Teen Cannabis Use Declines as Legalisation Spreads!

teenagers

Even as more and more U.S. states are legalizing cannabis, the current and lifetime rates of cannabis use among American high school students continue to decline, as shown by recently released federal data.

The Youth Risk Behavior Survey (YRBS) from the Centers for Disease Control and Prevention (CDC), published recently, reveals that adolescent consumption of all monitored substances – including cannabis, alcohol, and prescription drugs – has “decreased linearly” over the last decade.

Regarding cannabis, the federal study shows that high school student consumption tended to increase between 2009 and 2013, before legal cannabis dispensaries began to open their doors in the first states to legalize, but has generally been declining since.

The first laws legalising cannabis in the United States were approved by voters in 2012, and regulated retail sales began in 2014.

The latest data from the biannual survey show that 15.8% of high school students reported having used cannabis at least once in the past 30 days in 2021, down from 21.7% in 2009 and significantly less than the peak of 23.4% reached in 2013.

Health authorities have been encouraged by this trend, although they have emphasized that social isolation policies resulting from the coronavirus pandemic have likely played a role in the extent of the decline in substance abuse among young people during the most recent two-year period that was measured.

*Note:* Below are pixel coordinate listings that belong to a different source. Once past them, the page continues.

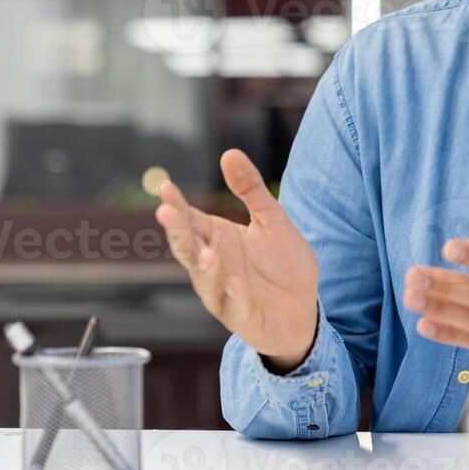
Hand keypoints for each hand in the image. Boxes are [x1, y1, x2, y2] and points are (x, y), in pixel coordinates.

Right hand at [155, 149, 320, 372]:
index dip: (176, 205)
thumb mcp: (271, 219)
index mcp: (216, 239)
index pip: (189, 220)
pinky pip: (235, 306)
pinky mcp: (243, 317)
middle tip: (166, 212)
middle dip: (177, 231)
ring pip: (206, 280)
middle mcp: (213, 266)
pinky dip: (234, 296)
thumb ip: (251, 190)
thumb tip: (230, 152)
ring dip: (205, 267)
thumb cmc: (281, 263)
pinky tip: (236, 284)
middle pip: (188, 248)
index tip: (165, 186)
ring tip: (207, 252)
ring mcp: (224, 293)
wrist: (303, 307)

“Substance use among young people has declined over the past decade, including during the COVID-19 pandemic,” indicates a complementary report from the CDC.

“The expansion of policies, programs, and practices that are adapted and based on evidence aimed at reducing factors that contribute to the risk of psychoactive substance use among adolescents and promoting factors that protect against the risk could help consolidate recent declines,” the report states.

In 2021, a study funded by the National Institute on Drug Abuse (NIDA) and published in the American Journal of Preventive Medicine showed that state-level cannabis legalization is not associated with an increase in youth consumption.

The study demonstrated that “young people who spent more of their adolescence under legalization were no more or less likely to have used cannabis by age 15 than teenagers who spent little or no time under legalization.”

Another study funded by the federal government and carried out by researchers from Michigan State University, published last summer in the PLOS One journal, found that “retail cannabis sales could be followed by an increase in the onset of cannabis use among older adults” in legal states, “but not among minors who cannot purchase cannabis products at a retail outlet.”

Further studies published by Colorado authorities in 2020 showed that cannabis use among young people in that state “has not changed significantly since legalization” in 2012, although the methods of consumption are diversifying.